Starz Denver Film Festival 2014 - Killers

killers mo brothers.jpg

Mo Brothers - 2014
Well Go USA Entertainment

Would Michael Powell be shocked if he saw Killers? Would he be upset by the cultural changes that have taken place since Peeping Tom was released in 1960? The connections I'm making with the Mo Brothers' film is twofold. The killers in their film document their murders with digital cameras, with the camera focusing on the victim. While the violence is much more graphic in the newer film, both Powell and the Mo Brothers (Kimo Stamboel and Timo Tjahjanto) work is to be admired for the formal beauty, the impeccable cinematography. The big shift is that in Powell's film, the films of the murders are for personal viewing, while the Mo Brothers characters live at a time when previously private acts are shared over the internet.

Some might argue whether this an exploitation movie with the visual qualities found in a Terrence Malick film, or a blood soaked art film. And if so, would those who profess a love of cinema as an art form run away if not shielding their eyes? Would the mavens of slasher films not notice how every shot is carefully composed? I can imagine the conundrum of some viewers of Killers being similar to that of the critics who took a serious look at Ruggero Deodato's Cannibal Holocaust, confused as how a movie full of stomach churning images could be so well made. A close up of a single white rose, splattered with blood, sums up the seemingly contradictory impulses at work here.

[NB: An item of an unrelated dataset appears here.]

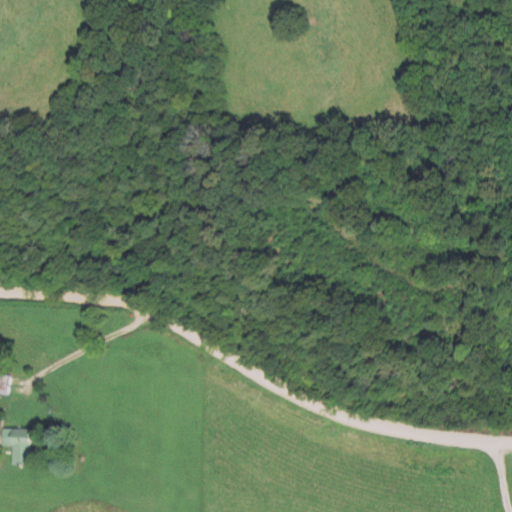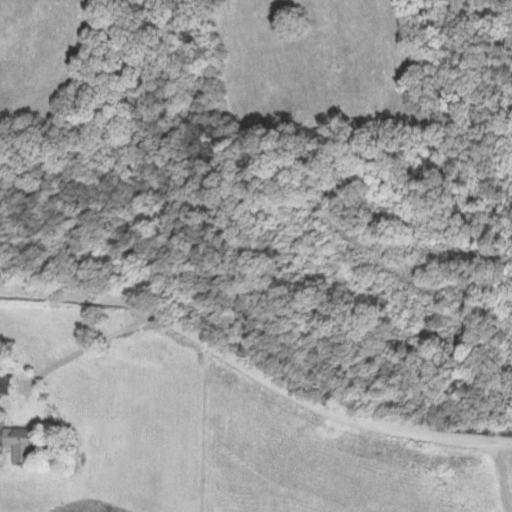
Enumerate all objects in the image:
road: (84, 345)
road: (251, 370)
building: (3, 382)
building: (14, 443)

The film alternates between Tokyo and Jakarta. Nomura is a serial killer, wealthy enough to own a large home in a remote area, with a room designed for torture and murder. His onscreen identity is hidden with a large, white mask. One of his videos is seen by Bayu, a journalist eking out a living following his attempt to reveal the corruption of a high level politician, curiously named Dharma. The two men chat online, with Nomura encouraging Bayu to act upon his anger. While Bayu's murders are loosely based on a sense of righteousness, Nomura's motivations are hazy, without the emotional involvement that spurs Bayu, although he does periodically get caught up in memories of his dead sister.

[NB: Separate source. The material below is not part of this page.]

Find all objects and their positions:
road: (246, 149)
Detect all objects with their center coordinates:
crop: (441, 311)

In addition to the differing reasons for killing, there are the differences in how Nomura and Bayu live. While Bayu lives in a small house crammed with photos on the walls, books and files, Nomura's very large house is spartan, with unsuspecting guests entering a gray fortress void of any furniture or personal belongings. Nomura lives alone, keeping his involvement with the world limited to his pursuit of new prey, while Bayu attempts to reunite with his wife and daughter, and make meaning of his sense of idealism, where money is used to cover up various transgressions. That Killers will likely engender arguments regarding whether it is art or exploitation or simultaneously both is enough reason to give this film serous attention.